Quoted text –
+---+
Received: from lserv46.ista.local ([10.15.21.55]) by ironport2-intern.ista.local with ESMTP; 12 Feb 2016 17:12:17 +0100
Received: from sslmail1.ist.ac.at (sslmail1.ista.local [10.15.21.69]) by lserv46.ista.local (8.14.4/8.14.4/Debian-4) with ESMTP id u1CGCFpc024993 for <cfrg@irtf.org>; Fri, 12 Feb 2016 17:12:16 +0100
Received: from [10.1.48.150] (fw.ist.ac.at [193.170.138.132]) (authenticated bits=0) by sslmail1.ist.ac.at (8.14.4/8.14.4/Debian-4) with ESMTP id u1CGCF9f020831 (version=TLSv1/SSLv3 cipher=DHE-RSA-AES128-SHA bits=128 verify=NOT) for <cfrg@irtf.org>; Fri, 12 Feb 2016 17:12:15 +0100
To: cfrg@irtf.org
From: Joel Alwen <jalwen@ist.ac.at>
X-Enigmail-Draft-Status: N1110
Message-ID: <56BE045F.4060103@ist.ac.at>
Date: Fri, 12 Feb 2016 17:12:15 +0100
User-Agent: Mozilla/5.0 (X11; Linux x86_64; rv:38.0) Gecko/20100101 Thunderbird/38.5.1
MIME-Version: 1.0
Content-Type: text/plain; charset="utf-8"
Content-Transfer-Encoding: 7bit
Archived-At: <http://mailarchive.ietf.org/arch/msg/cfrg/aV9AWoN1eiIMYLuHPXNFOJ79vYY>
Subject: [Cfrg] Memory-efficient evaluation of data-independent memory-hard functions
X-BeenThere: cfrg@irtf.org
X-Mailman-Version: 2.1.15
Precedence: list
List-Id: Crypto Forum Research Group <cfrg.irtf.org>
List-Unsubscribe: <https://www.irtf.org/mailman/options/cfrg>, <mailto:cfrg-request@irtf.org?subject=unsubscribe>
List-Archive: <https://mailarchive.ietf.org/arch/browse/cfrg/>
List-Post: <mailto:cfrg@irtf.org>
List-Help: <mailto:cfrg-request@irtf.org?subject=help>
List-Subscribe: <https://www.irtf.org/mailman/listinfo/cfrg>, <mailto:cfrg-request@irtf.org?subject=subscribe>
X-List-Received-Date: Fri, 12 Feb 2016 16:12:23 -0000

Hi,

I thought some of you might be interested in Jeremiah Blocki and my
recent paper that just appeared on eprint
(http://eprint.iacr.org/2016/115). It complements the recent work on
data-dependent MHF (i.e. scrypt) by instead focusing on data
*independent* MHFs (e.g. Both Catena functions, Argon2i, all three
Balloon Hashing functions, etc.). Some of you may find it relevant to
recent discussion on the list about finding a password-hashing standard.

In a nutshell we develop a new class of parallel evaluation algorithms
for several rather general classes of MHFs (including all those I just
listed) and show that the resulting memory complexity is a fair bit
lower then one might hope for when allowing parallelism (like in an
ASIC). Put differently, we give some better than hoped for
time-memory-trade-offs by using parallelism to evaluate several
instances of the MHF at once resulting in a low "Time X Memory" per
instance. In other words just the kind of algorithm one might find
useful for launching cheap(er) brute-force attacks on these iMHFs.
+---+
Given information –
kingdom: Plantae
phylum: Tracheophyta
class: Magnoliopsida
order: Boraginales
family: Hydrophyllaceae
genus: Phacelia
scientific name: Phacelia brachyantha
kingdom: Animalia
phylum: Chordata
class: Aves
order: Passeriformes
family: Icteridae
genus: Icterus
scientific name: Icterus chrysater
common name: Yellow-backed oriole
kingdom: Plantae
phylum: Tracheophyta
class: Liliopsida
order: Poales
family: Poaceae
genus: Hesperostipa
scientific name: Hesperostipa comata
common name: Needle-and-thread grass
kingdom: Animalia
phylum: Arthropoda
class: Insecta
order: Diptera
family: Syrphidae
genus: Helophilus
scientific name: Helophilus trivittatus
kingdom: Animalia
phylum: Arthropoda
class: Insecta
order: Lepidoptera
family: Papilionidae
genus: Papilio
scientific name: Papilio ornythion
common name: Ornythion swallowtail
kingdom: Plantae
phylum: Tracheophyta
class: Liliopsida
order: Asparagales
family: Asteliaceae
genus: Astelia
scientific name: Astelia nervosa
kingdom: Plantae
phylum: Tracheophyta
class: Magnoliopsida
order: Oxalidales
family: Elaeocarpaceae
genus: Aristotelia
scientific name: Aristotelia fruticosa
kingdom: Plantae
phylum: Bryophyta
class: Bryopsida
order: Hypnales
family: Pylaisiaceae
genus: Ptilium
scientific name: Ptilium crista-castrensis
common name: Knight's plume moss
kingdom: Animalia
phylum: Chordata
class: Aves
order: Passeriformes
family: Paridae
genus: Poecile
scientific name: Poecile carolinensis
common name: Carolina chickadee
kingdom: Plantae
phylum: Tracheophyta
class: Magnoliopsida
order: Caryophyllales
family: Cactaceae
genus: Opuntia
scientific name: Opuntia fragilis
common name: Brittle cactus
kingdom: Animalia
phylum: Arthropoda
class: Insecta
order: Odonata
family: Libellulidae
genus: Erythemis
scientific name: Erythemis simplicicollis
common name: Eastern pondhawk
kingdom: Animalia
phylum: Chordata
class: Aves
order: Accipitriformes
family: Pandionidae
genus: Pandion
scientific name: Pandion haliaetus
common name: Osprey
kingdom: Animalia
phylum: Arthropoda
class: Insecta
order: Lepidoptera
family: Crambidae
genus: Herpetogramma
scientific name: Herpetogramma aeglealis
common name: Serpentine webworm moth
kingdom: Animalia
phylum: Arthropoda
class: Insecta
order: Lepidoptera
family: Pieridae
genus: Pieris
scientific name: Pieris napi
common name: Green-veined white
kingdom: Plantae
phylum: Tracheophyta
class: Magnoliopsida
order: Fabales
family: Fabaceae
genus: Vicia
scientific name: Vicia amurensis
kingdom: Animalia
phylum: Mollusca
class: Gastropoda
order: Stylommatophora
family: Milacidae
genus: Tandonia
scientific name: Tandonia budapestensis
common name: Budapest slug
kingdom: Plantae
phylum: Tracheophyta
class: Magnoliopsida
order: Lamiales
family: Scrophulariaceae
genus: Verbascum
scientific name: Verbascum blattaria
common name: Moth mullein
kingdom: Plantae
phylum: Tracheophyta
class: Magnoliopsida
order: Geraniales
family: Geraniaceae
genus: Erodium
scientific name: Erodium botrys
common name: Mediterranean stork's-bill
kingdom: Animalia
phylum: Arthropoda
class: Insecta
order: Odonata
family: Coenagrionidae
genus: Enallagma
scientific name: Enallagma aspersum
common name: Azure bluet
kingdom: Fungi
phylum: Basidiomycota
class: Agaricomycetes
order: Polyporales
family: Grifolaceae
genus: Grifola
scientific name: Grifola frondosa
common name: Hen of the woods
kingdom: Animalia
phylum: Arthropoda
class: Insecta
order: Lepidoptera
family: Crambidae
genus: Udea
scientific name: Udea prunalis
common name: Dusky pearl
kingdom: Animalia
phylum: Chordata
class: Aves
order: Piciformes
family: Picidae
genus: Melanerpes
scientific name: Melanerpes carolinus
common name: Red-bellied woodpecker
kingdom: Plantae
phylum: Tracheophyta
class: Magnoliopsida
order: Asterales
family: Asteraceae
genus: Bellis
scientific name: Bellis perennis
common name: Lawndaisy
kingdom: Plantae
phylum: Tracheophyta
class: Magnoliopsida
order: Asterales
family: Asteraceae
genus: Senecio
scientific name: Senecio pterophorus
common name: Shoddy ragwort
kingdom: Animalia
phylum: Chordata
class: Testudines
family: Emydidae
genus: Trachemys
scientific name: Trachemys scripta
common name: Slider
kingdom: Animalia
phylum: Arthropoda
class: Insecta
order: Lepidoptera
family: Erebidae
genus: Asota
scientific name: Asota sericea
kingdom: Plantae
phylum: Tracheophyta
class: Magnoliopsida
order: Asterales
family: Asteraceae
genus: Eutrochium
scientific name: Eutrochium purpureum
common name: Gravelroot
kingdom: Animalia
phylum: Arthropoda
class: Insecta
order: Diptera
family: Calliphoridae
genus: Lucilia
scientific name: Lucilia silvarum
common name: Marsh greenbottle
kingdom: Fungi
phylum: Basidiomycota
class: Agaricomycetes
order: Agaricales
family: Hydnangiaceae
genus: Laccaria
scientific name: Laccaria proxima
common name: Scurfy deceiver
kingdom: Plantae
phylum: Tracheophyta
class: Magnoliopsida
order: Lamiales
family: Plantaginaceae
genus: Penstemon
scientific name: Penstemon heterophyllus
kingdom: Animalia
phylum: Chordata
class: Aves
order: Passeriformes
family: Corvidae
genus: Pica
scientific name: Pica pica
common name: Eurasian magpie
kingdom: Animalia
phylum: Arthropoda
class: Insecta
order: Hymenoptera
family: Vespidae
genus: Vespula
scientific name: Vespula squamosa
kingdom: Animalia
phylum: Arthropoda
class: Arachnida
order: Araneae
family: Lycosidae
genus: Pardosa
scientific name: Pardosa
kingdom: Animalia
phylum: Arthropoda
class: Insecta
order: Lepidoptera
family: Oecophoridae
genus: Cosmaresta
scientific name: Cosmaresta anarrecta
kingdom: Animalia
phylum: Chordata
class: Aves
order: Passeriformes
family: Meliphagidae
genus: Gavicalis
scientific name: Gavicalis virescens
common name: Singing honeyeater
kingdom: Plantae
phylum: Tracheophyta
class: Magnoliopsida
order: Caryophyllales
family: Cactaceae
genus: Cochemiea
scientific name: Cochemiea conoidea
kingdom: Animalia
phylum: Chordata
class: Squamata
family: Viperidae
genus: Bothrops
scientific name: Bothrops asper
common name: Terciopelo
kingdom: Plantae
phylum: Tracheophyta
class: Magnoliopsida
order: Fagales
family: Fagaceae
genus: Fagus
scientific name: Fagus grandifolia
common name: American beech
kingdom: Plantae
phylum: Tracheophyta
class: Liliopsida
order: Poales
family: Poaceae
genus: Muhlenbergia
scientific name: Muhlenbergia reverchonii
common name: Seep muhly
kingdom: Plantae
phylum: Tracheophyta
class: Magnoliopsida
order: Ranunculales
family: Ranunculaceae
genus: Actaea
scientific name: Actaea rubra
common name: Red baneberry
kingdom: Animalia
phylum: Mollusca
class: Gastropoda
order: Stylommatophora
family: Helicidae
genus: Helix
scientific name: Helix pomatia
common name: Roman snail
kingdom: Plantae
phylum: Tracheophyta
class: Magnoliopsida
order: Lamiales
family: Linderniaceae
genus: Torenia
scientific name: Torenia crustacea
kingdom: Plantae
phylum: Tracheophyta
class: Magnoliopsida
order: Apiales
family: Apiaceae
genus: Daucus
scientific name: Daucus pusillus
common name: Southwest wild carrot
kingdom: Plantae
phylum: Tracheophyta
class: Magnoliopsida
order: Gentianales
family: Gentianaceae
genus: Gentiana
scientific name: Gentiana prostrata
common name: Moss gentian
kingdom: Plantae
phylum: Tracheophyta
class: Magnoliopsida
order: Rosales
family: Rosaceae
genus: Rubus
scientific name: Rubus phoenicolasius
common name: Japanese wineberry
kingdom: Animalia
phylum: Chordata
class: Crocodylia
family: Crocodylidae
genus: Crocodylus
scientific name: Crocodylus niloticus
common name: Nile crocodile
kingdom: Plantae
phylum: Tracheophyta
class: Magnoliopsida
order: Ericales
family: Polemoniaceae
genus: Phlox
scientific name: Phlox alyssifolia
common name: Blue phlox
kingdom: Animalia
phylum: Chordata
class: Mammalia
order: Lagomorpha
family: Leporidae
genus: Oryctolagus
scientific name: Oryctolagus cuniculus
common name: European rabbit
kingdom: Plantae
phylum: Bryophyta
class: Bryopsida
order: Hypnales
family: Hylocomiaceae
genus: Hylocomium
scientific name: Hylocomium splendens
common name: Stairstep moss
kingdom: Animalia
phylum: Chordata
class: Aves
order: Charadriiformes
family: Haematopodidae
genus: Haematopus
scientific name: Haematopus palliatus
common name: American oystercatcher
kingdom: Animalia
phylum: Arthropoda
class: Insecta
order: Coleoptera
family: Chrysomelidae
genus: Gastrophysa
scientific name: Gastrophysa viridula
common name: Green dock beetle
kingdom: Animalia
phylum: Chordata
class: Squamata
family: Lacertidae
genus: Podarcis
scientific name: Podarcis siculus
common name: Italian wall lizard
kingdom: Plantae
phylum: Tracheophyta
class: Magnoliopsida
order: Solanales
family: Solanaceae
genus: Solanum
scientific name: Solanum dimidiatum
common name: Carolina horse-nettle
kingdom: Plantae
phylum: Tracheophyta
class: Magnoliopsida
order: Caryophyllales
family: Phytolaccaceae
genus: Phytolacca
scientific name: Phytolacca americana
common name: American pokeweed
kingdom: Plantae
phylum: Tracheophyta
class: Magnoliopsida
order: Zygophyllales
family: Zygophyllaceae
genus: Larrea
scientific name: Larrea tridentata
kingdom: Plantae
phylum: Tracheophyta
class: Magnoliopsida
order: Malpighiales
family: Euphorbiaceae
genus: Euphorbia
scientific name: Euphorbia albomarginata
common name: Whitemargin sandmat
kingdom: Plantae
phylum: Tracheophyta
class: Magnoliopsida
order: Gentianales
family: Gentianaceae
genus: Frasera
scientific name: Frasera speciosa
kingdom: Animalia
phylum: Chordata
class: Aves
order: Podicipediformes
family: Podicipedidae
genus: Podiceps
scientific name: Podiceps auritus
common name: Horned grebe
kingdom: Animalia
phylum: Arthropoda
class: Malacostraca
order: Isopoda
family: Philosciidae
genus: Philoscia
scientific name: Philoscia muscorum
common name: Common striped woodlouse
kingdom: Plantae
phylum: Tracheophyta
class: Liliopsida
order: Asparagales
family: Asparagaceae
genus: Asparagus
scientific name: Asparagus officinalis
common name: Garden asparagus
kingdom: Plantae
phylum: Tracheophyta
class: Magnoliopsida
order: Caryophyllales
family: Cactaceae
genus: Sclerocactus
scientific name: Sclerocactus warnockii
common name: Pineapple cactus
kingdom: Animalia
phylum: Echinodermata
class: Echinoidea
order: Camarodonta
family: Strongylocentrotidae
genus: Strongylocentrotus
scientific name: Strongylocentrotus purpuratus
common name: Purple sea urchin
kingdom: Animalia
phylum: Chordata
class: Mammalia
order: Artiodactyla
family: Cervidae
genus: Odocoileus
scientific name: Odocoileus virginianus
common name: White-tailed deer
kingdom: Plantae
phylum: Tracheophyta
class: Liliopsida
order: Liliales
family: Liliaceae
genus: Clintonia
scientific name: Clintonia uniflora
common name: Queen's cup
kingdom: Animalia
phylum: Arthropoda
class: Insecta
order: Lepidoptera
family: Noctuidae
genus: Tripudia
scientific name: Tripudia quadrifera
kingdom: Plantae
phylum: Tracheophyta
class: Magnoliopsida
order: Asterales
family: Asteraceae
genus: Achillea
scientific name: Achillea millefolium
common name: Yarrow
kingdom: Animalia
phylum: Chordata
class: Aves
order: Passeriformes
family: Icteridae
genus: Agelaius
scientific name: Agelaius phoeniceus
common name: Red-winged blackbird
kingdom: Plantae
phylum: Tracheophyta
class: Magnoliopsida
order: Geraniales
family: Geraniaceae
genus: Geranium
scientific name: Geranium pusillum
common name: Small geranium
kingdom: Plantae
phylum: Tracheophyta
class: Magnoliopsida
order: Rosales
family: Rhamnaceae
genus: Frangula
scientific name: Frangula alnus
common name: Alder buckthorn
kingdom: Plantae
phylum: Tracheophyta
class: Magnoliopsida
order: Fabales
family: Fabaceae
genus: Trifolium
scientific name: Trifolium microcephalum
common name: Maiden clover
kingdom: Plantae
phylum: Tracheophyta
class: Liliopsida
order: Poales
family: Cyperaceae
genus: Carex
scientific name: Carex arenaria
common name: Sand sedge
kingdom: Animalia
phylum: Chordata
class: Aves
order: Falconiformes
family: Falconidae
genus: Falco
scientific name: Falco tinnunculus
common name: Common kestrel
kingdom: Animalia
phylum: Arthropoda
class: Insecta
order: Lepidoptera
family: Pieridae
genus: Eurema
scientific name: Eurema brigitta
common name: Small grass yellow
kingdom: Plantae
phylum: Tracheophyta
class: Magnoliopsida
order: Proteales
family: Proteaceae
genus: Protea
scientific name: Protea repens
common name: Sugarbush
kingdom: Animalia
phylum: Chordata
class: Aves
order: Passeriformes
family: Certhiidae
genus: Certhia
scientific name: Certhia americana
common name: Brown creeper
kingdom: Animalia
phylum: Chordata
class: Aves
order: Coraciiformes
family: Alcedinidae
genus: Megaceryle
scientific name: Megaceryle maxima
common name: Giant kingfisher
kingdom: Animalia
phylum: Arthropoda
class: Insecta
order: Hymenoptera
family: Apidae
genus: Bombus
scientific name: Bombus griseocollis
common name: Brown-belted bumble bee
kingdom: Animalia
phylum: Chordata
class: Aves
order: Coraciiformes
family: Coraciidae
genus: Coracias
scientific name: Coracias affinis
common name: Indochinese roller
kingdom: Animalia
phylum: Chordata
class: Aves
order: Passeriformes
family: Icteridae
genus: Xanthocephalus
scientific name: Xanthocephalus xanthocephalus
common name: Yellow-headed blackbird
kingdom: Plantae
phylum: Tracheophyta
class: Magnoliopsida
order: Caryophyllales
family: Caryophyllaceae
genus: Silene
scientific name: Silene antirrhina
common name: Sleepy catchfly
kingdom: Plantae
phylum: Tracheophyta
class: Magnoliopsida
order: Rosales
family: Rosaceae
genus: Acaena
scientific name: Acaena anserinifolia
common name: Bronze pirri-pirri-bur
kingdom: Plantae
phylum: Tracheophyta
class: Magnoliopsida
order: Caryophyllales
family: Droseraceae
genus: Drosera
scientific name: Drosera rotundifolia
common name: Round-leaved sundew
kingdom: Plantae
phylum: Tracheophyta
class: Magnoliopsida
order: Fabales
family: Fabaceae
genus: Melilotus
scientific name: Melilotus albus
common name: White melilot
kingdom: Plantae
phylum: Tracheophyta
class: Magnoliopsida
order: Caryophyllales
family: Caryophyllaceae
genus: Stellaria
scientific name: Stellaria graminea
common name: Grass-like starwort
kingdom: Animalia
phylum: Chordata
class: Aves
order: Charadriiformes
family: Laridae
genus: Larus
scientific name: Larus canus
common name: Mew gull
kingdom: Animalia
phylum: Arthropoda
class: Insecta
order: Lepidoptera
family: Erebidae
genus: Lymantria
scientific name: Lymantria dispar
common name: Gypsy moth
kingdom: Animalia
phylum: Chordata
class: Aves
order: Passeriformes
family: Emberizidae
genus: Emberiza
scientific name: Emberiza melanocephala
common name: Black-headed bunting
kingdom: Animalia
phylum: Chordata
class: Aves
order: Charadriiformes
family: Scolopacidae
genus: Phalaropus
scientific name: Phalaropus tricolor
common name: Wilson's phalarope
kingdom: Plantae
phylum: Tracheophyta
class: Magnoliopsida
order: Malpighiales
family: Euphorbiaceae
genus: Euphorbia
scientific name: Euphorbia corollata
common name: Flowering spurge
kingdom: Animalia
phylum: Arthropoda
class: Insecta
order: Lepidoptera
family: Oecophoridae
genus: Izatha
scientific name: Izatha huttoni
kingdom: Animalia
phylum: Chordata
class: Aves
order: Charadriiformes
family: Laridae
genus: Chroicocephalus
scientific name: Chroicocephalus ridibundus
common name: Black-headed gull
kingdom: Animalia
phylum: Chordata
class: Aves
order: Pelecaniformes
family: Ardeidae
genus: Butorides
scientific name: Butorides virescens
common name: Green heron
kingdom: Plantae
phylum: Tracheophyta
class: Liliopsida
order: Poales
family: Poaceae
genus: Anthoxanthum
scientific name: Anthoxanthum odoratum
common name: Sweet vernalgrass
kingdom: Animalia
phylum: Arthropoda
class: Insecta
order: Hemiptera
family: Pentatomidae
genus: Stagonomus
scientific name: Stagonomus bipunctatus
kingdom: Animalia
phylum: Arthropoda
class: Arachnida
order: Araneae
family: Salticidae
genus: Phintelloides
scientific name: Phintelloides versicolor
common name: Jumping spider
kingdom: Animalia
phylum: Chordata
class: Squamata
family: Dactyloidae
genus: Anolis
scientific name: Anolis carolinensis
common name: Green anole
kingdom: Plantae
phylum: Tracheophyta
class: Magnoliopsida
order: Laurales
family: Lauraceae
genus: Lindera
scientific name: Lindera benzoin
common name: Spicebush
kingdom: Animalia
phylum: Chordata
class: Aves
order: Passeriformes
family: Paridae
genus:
+---+
Stated problem 1 –
According to the message about memory-hard functions, what kind of memory-hard functions does the new paper focus on?
Stated problem 2 –
Transcribe the passage of the message about memory-hard functions that begins at the words "I thought some" and stops after "a password-hashing standard.".
Stated problem 3 –
Pick up the message about memory-hard functions after its last sentence and keep writing it.
The records are separate from the message about memory-hard functions.

Exercise output 1 –
Data-independent MHFs, such as both Catena functions, Argon2i and all three Balloon Hashing functions.

Exercise output 2 –
I thought some of you might be interested in Jeremiah Blocki and my
recent paper that just appeared on eprint
(http://eprint.iacr.org/2016/115). It complements the recent work on
data-dependent MHF (i.e. scrypt) by instead focusing on data
*independent* MHFs (e.g. Both Catena functions, Argon2i, all three
Balloon Hashing functions, etc.). Some of you may find it relevant to
recent discussion on the list about finding a password-hashing standard.

Exercise output 3 –
>From a more theoretical perspective we also show a general lower-bound.
It states that no data-independent MHF (say doing 1-pass over n memory
blocks) can have even only Omega(n^2/log(n)) cumulative
memory-complexity (let alone the Omega(n^2) which people have been
shooting for up till now).

So where do these results leave us? AFAIK the closest we've got to an
iMHF with a proof for large memory-complexity is the iMHF in my paper
with Vladimir Serbinenko. Unfortunately the construction is based on a
recursively built graph. What that boils down to is that if we want to
compute the incoming edges of a node (i.e. which blocks from memory go
into the next call to the compression function H) the straightforward
computation (unravelling the recursion) takes log(n) operations. But
really we want constant time (say a single call to a compression
function + a mod operation as in scrypt) as otherwise the throughput of
any implementation is going to suffer. Also the proof only shows
something like Omega(n^2/log^10(n)) (with probably nasty constants)
which is asymptotically way better then any of above mentioned iMHFs but
actually pretty useless for practical parameters. I think its easy  to
tighten the proof down to something closer to Omega(n^2/log^7(n)) but
thats still pretty unsatisfactory and any way it doesnt help making the
incoming-edges function easier to compute.

Anyway I hope you enjoy the paper and that it provides a bit of fuel for
thought. :-) If anything, IMHO it points out room for a lot more work in
this area (both from a practical and theoretical point of view) before I
would feel confident in proposing a standard for wider adoption.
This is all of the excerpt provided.